Consider what she told reporters on Friday afternoon:
Full quote from Murkowski to a gaggle this hour: pic.twitter.com/tT3EeBWzqP
— Elise Viebeck (@eliseviebeck) October 5, 2018
Murkowski was absolutely right to say that the controversy is "bigger than one nominee." It has been for three weeks. Her colleague Sen. Rubio claimed on Friday that a no vote would forever be interpreted as a verdict of guilt. This is probably true for some, I suppose, though one imagines that many of those who have reached this conclusion on the basis of the available evidence will stick to it regardless of whether or not he is confirmed. In any case, it is also true that for just as many others there seems to be no just conclusion to a series of events that have scandalized the American people.

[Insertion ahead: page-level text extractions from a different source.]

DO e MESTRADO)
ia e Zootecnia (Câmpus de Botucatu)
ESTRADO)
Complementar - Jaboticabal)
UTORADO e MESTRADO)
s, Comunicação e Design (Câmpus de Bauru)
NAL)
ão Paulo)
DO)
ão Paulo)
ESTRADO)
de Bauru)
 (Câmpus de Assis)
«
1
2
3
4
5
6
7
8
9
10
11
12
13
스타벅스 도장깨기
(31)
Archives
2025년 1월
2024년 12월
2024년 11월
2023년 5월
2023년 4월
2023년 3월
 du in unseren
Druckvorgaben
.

The relentless logic of partisanship has led many conservatives to argue that the scandal is the very reason that Kavanaugh — whose testimony has invited blasphemous comparisons to the agony of Christ on the Cross — must be confirmed, under the assumption that taking such a stand will prevent the manufacturing of hypothetical false allegations against hypothetical future judicial and Cabinet nominees by hypothetical future presidents with the perfidious cooperation of hypothetical future Senate Democrats.

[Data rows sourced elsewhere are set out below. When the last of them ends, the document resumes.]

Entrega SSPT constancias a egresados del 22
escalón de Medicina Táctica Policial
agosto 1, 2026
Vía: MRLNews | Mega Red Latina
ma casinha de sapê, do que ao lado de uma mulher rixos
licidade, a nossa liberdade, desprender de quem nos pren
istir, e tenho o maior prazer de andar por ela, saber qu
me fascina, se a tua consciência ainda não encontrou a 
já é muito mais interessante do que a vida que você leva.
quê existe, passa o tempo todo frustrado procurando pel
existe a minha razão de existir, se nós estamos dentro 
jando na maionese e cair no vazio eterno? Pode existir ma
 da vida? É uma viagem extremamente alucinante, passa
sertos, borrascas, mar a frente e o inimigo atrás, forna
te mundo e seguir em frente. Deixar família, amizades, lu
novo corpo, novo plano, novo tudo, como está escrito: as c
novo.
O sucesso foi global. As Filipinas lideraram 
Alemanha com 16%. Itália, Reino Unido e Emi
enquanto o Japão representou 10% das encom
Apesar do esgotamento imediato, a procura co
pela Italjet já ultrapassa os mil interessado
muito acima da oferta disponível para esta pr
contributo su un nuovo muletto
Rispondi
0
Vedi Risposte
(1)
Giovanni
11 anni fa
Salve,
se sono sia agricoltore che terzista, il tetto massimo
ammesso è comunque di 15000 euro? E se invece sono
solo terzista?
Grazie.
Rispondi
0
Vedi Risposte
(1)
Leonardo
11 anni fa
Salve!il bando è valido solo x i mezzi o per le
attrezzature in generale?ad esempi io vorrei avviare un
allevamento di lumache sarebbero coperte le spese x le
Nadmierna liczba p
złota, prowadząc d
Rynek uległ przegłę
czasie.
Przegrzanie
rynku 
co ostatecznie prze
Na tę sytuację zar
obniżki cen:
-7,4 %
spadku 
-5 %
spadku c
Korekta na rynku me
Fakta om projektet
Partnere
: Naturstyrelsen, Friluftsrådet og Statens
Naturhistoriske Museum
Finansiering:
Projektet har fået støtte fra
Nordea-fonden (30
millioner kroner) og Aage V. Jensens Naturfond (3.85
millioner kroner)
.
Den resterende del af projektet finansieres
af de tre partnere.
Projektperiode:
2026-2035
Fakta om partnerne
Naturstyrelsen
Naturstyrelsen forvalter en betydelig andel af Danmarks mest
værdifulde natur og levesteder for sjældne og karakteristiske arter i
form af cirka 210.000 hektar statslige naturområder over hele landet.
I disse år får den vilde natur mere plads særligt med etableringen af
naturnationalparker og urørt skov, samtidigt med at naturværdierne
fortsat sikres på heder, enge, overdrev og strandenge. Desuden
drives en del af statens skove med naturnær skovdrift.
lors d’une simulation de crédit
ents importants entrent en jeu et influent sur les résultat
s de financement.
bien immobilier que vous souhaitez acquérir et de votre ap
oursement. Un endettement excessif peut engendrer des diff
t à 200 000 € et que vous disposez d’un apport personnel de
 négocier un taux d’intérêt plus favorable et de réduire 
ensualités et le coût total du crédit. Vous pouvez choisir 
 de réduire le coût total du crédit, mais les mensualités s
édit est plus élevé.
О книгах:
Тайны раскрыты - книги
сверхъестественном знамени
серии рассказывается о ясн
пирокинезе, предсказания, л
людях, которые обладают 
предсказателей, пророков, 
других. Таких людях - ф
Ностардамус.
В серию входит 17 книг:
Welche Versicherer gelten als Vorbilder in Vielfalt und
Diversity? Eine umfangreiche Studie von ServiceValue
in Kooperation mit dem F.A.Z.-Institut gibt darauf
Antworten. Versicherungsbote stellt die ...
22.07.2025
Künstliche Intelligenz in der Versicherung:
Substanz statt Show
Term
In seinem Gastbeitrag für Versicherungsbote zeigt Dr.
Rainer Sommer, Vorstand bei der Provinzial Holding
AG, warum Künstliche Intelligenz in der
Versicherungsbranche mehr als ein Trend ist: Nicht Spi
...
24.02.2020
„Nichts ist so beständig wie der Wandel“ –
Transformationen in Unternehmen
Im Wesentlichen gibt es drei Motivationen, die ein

Murkowski disagrees. Kavanaugh, honorable judge and qualified lawyer though she considers him, is not, she says, "the right man for the Court at this time." This is not a feeling that can be justified on strictly logical grounds. It is one of those stirrings of conscience, vague but unmistakable, that cannot be ignored.

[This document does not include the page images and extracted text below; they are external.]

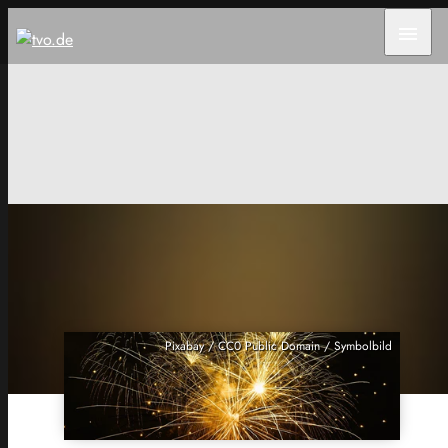
menu
Pixabay / CC0 Public Domain / Symbolbild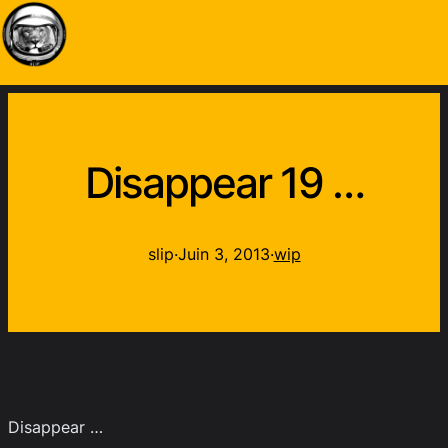
Disappear 19 …
slip
·
Juin 3, 2013
·
wip
Disappear …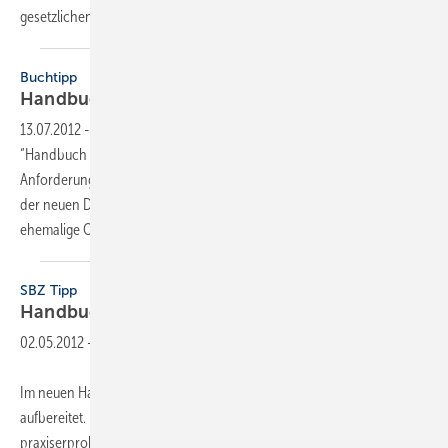
gesetzlichen Regelungen überprüft und auf den aktuellen
Stand...
Buchtipp
Handbuch für Barrierefreies
Bauen
13.07.2012
-
Die Autorin Dagmar Everding veranschaulicht in ihrem
“Handbuch Barrierefreies Bauen“ auf 275 Seiten praxisnah die neuen
Anforderungen des barrierefreien Bauens und erläutert die Vorgaben
der neuen DIN 18040 Teil 1 und 2. Die Architektin, Planerin und
ehemalige Obfrau des
Normenausschusses...
SBZ Tipp
Handbuch
Geothermie
02.05.2012
-
Im neuen Handbuch hat Uponor alles Wissenswerte zur Geothermie
aufbereitet. Es enthält neben der Einführung in die Thematik auch
praxiserprobtes Know-how für die Projektierung. Dieses Wissen ist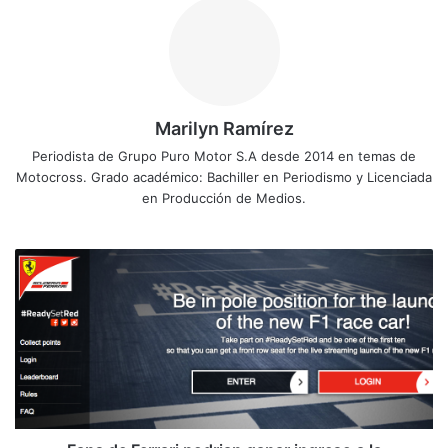
Marilyn Ramírez
Periodista de Grupo Puro Motor S.A desde 2014 en temas de
Motocross. Grado académico: Bachiller en Periodismo y Licenciada
en Producción de Medios.
F
a
n
s
d
e
F
e
r
r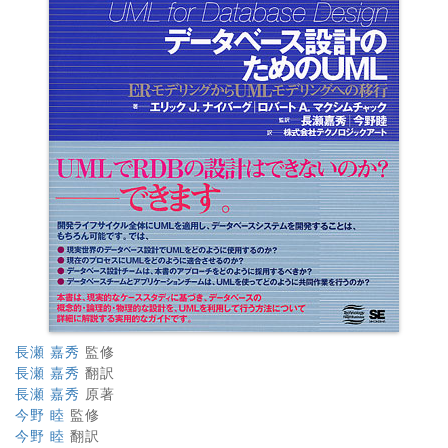
長瀬 嘉秀
監修
長瀬 嘉秀
翻訳
長瀬 嘉秀
原著
今野 睦
監修
今野 睦
翻訳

I cannot blame her for responding to it as she did. What about her Republican colleagues? President Trump could have replaced Kavanaugh with another qualified candidate — perhaps one with more support among the pro-life constituency — weeks ago. He did not withdraw his nominee, nor is there any evidence to suggest that GOP senators wished to see him do so. Why? Was this about tactics? Kavanaugh's personal honor? Owning the libs? The lives of the unborn? Logically it cannot be all of the above, unless Susan Collins is misunderstanding Kavanaugh's views, a liar, or the victim of a deception herself. Who knows.
In any case, Republicans have their man now. Was it worth it?